Hüseyin Çelik AKP’nin “Kürt” milletvekilleri arasında sayılıyor. Erdoğan defalarca kendi “Kürt” milletvekillerine vurgu yaptı. 1990’lı yıllarda yapılan tartışmalarda sürekli şöyle bir demagoji yapılırdı: “Bu ülkede Kürtlere ayrımcılık yapılmıyor, önlerinde hiçbir engel yok, cumhurbaşkanı bile olabiliyorlar.”  Elbette İsmail Beşikçi Hoca bu çarpıtmalara çok kısa ve öz bir yanıt veriyordu: “Evet, ama Kürtlüğünü inkâr etme koşuluyla.” AKP ise bu demagojiyi biraz daha inceltti. AKP’nin içerisindeki bazı “Kürtler” artık, “ben Kürdüm ve bakan dahi olmuşum” diyebiliyor. Yani kendisini inkâr etmediğini vurguluyor. Buna da Beşikçivari bir cevapla, “Evet, ama Kürt halkının haklarını inkâr etme koşuluyla” denilmeli. Çünkü eskiden “Kürt yoktur” deniyordu, şimdi bu inkâr inceltilerek, “Kürt vardır ama hakları yoktur” deniyor. Bir toplumun, toplum olmaktan kaynaklı siyasal, sosyal, kültürel vb hakları vardır. Bu haklar çarpıtılamaz, bireyselleştirilemez, küçültülüp budanamaz. AKP’nin yapmaya çalıştığı ise bu tür bir şeydir. 
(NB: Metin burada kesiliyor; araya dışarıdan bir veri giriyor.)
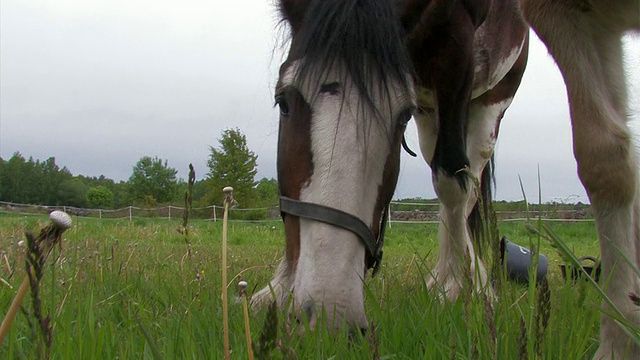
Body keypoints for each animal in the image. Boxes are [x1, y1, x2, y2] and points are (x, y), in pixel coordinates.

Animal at [254, 0, 640, 358]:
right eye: (283, 101)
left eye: (401, 116)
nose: (328, 316)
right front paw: (281, 285)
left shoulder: (459, 53)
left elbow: (453, 180)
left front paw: (469, 288)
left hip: (489, 101)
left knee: (465, 184)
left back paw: (460, 279)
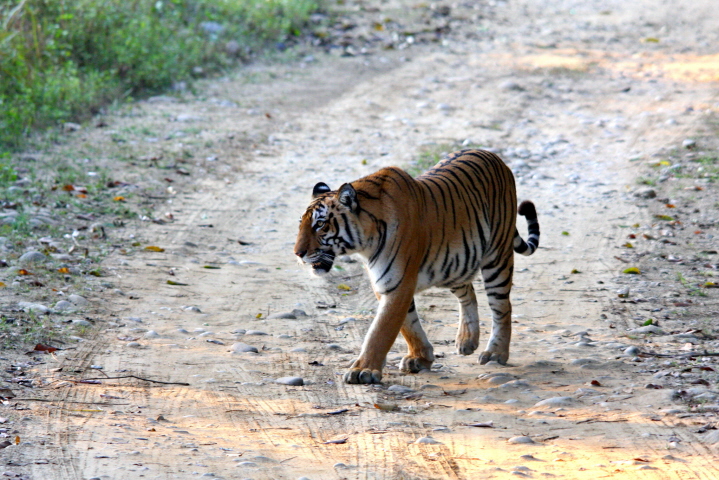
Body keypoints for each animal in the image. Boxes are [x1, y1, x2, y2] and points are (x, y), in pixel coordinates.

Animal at [294, 148, 540, 384]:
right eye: (301, 224)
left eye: (320, 224)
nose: (298, 253)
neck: (365, 243)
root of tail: (495, 157)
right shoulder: (387, 284)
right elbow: (408, 325)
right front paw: (420, 357)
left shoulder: (398, 284)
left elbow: (381, 330)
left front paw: (363, 370)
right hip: (455, 264)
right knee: (468, 292)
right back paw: (467, 341)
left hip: (497, 257)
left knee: (502, 307)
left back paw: (496, 353)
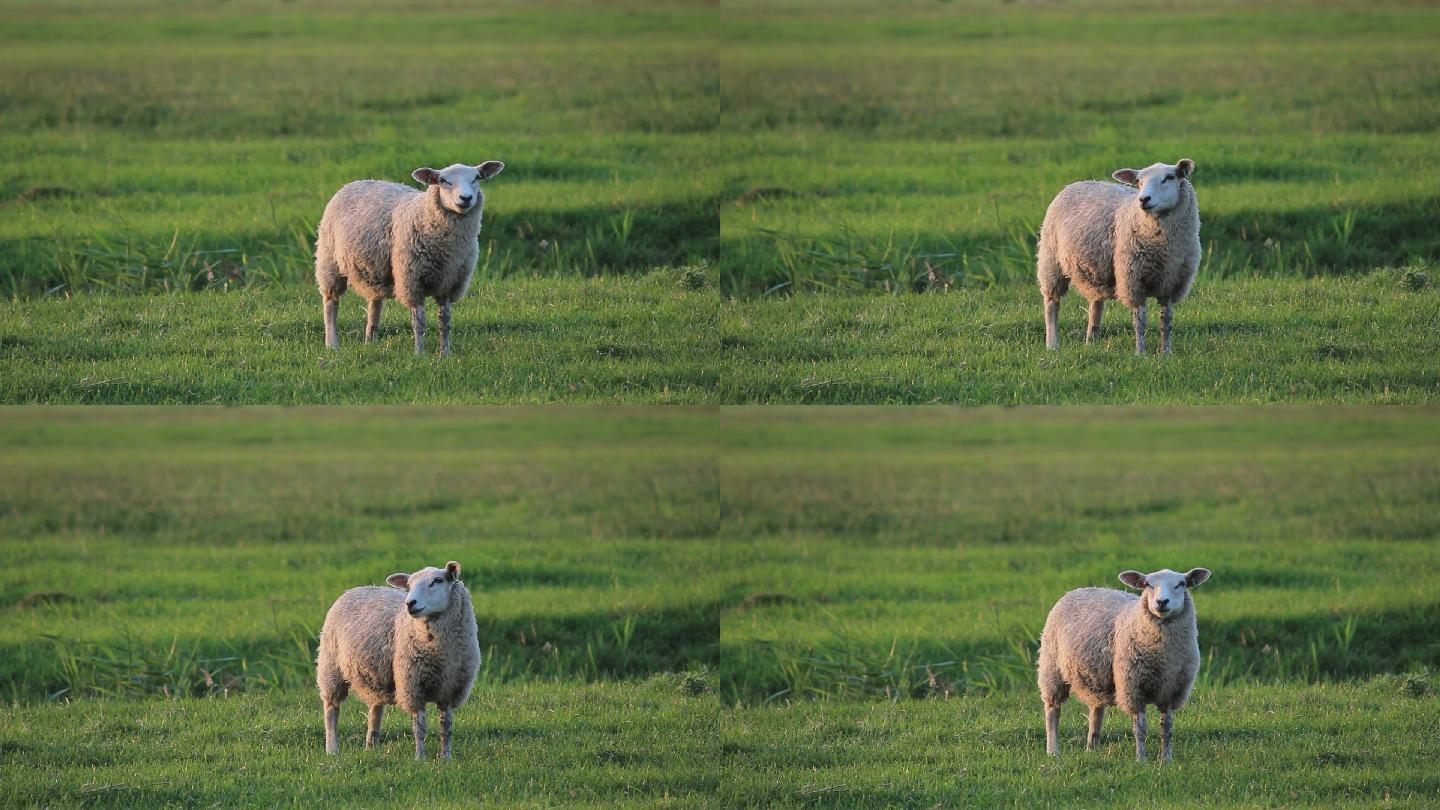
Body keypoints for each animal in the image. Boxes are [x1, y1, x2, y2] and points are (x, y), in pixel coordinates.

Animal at [312, 160, 504, 353]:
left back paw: (370, 342)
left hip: (376, 268)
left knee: (375, 305)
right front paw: (419, 353)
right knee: (330, 304)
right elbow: (419, 322)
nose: (466, 198)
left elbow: (445, 322)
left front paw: (445, 352)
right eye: (443, 180)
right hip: (329, 261)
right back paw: (332, 344)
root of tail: (356, 182)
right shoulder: (412, 281)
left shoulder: (449, 283)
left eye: (476, 178)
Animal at [318, 562, 480, 755]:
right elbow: (420, 727)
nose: (410, 603)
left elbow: (446, 728)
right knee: (331, 709)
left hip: (376, 676)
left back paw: (371, 747)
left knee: (375, 710)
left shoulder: (451, 689)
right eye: (409, 585)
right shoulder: (413, 687)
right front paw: (420, 757)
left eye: (438, 580)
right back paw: (332, 749)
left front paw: (446, 757)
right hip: (331, 666)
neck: (441, 654)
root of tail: (354, 589)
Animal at [1036, 159, 1203, 351]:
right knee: (1052, 304)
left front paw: (1166, 352)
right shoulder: (1133, 281)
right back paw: (1052, 344)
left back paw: (1091, 342)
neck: (1163, 249)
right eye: (1138, 181)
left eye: (1170, 177)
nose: (1143, 199)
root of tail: (1076, 183)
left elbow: (1166, 322)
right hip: (1051, 260)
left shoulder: (1171, 283)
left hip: (1096, 270)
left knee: (1096, 304)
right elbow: (1140, 321)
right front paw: (1140, 352)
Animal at [1036, 564, 1215, 760]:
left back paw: (1092, 748)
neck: (1163, 656)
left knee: (1096, 712)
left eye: (1181, 584)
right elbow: (1140, 729)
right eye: (1148, 584)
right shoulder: (1133, 688)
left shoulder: (1172, 690)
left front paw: (1166, 759)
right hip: (1052, 668)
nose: (1162, 602)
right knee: (1052, 710)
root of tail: (1078, 589)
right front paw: (1141, 759)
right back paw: (1053, 751)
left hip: (1097, 676)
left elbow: (1166, 728)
Erdoğan, “Kürt sorunu yoktur, tek tek Kürtlerin sorunları vardır” diyerek daha tehlikeli bir inkârı dayatıyor. Yani Kürtlerin toplumsal değil bireysel haklarının olduğunu söylüyor. Oysa bir halkı halk yapan onun ortak toplumsal değerleri yani toplumsal özelliğidir ve bir toplumun toplumsal hakları savunulmadan o halkın gerçek bir mensubu olunduğu ileri sürülemez. Dolayısıyla burada bir toplumu bireylerine ayırarak parçalama ve atomize etme amacı vardır. Çünkü bireyselleştirilen bir toplum daha iyi yönetilip, asimile edilebilir. Örneğin bir kısmına “iyi Kürt”, bir kısmına “kötü Kürt” denir. “İyi”ler sürekli ihya edilir, “kötü”ler ise cezalandırılır. 

Bu “ihya” edilen “Kürt”lerden biri de Hüseyin Çelik’tir. Van milletvekilliği döneminde kendisi, aile ve akraba çevresi gayet “ihya” olup semiz hale getirildiler. Bu durum halkta büyük tepkilere neden olunca Hüseyin Çelik, son seçimlerde Van’dan değil Antep’ten milletvekili seçtirildi. “İhya edilenler”e bir görev daha verilir. O da “kötü” ilan edilenlere sürekli biçimde saldırmak. Gılgameş destanında Enkidu’nun Humbaba’ya yaptığı gibi… 

Dikkat edilirse yurtsever Kürtlere ve Kürt siyasetçilerine en fazla AKP’nin “Kürt”leri saldırmaktadır. Bunların başında da Hüseyin Çelik gelmektedir. Van depreminde halk yoğun acılar içerisinde kıvranırken, Hüseyin Çelik sıcak koltuğunda güllük gülistanlık bir tablo çiziyordu. Ona göre sadece kısmi bir çadır sorunu vardı. Halkın sorunları için koşuşturup bunları dile getiren yurtsever Kürt siyasetçilerine ise en düzeysiz söylemlerle saldırmaktan geri kalmıyordu. 

Her kılığa bürünerek, Türkiye ve Kürdistan’daki tüm maddi ve manevi değerleri dolara ve altına tahvil etmek… İşte AKP’nin özeti bu… Hüseyin Çelik de bu görevi Kürdistan’da üstlenenlerden biridir. Diğerleri Mehmet Şimşek, Mehdi Eker, Egemen Bağış, Cevdet Yılmaz, Vahit Kiler ve niceleri. Bir de meclise paraşütle indirilen Oya Eronat ile Erdoğan’ın bahçesindeki kulübede bekleyen Mehmet Metiner’i unutmamak gerekir. 
 
Bunların hepsi “Beyaz Türkler”in sofralarına meze yetiştirmek için yarışan “kapkara yüzlü Kürtler” ya da Kürdistanlı’lardır ve tüm dünyadaki örneklerinde olduğu gibi günü geldiğinde pılını pırtını toplayıp dünyanın başka bir yerinde başka sofralara mezecilik arayışına çıkacaklardır.